What's the smallest amount of money you would hand in?
For many people, finding $3000 on the street would be a temptation too great to resist - but not so for Inglewood 9-year-old Cody Thompson.
The Inglewood Primary School pupil is to receive a police commendation after he made sure a bundle of cash he discovered on Hinau St in the township was returned to its rightful owner, an elderly man who had withdrawn the cash earlier that day.
Cody was walking home after school on Thursday last week when he spied an envelope on the ground. Inside was a plastic bag filled with $50 notes.
A friend walking with him asked him if it was fake money.
"I said - ‘it's real'," Cody recalls.
He asked a woman in a nearby driveway if it was hers, but decided to hold onto the cash and find the right person to give it to.
"I didn't want to give it to her. I didn't know what she would do with it. I wanted to give it to the right adult," he said.
Cody wanted to wait for his older brother, Liam, 12, but a large group of students had gathered around, each with their own ideas about what should be done with the money. Cody's friend Blake Wenzlick, 8, got his mum Wendy to come and she took the money to the police station.
Inglewood constable Darren Hayes said he called the TSB Bank as soon as they received the cash.
"They knew straight away whose it was. We got it back to the owner within the hour," he said.
The man had withdrawn $3000 earlier in the day and dropped it on his way home.
"What he [Cody] did was brave.
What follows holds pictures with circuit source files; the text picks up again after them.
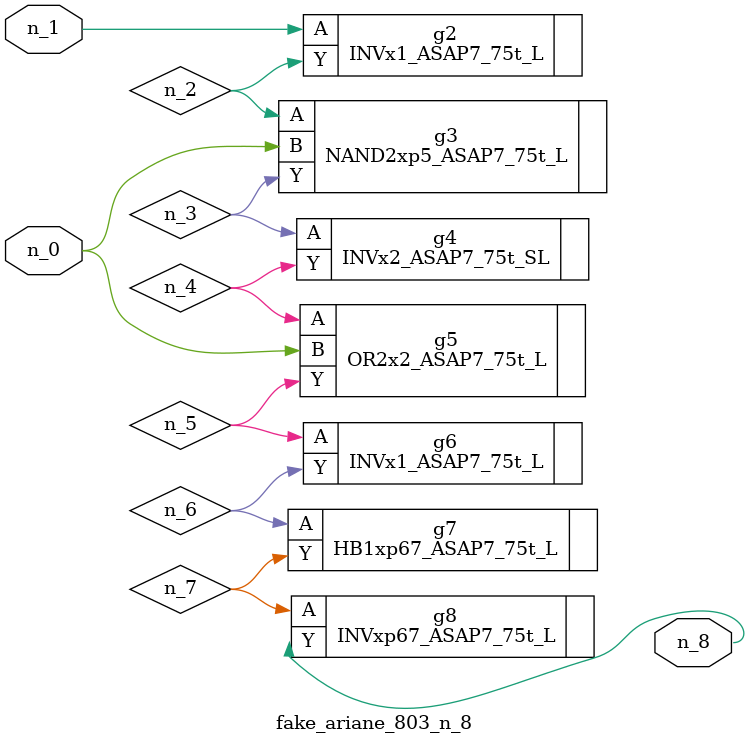
<source format=v>
module fake_ariane_803_n_8 (n_1, n_0, n_8);

input n_1;
input n_0;

output n_8;

wire n_3;
wire n_2;
wire n_7;
wire n_5;
wire n_6;
wire n_4;

INVx1_ASAP7_75t_L g2 ( 
.A(n_1),
.Y(n_2)
);

NAND2xp5_ASAP7_75t_L g3 ( 
.A(n_2),
.B(n_0),
.Y(n_3)
);

INVx2_ASAP7_75t_SL g4 ( 
.A(n_3),
.Y(n_4)
);

OR2x2_ASAP7_75t_L g5 ( 
.A(n_4),
.B(n_0),
.Y(n_5)
);

INVx1_ASAP7_75t_L g6 ( 
.A(n_5),
.Y(n_6)
);

HB1xp67_ASAP7_75t_L g7 ( 
.A(n_6),
.Y(n_7)
);

INVxp67_ASAP7_75t_L g8 ( 
.A(n_7),
.Y(n_8)
);


endmodule
</source>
I'm happy with what he did and that we were able to get it back to the owner," Mr Hayes said.
Cody's mum Kelly said she couldn't be prouder of her son for doing the right thing.
"He came home and said ‘mum, I found lots and lots of money' and I was like . . . ‘what?"'
She said her son had huge respect for authority, and that meant he made sure to go through the correct channels.
"I'm glad they did the right thing. I don't think at the time they realised the extent of what they found. It's a lot of money that someone had worked hard for."
Though Cody admits he's a bit embarrassed by the "fame" he has received for his good deed, he said he felt "just normal".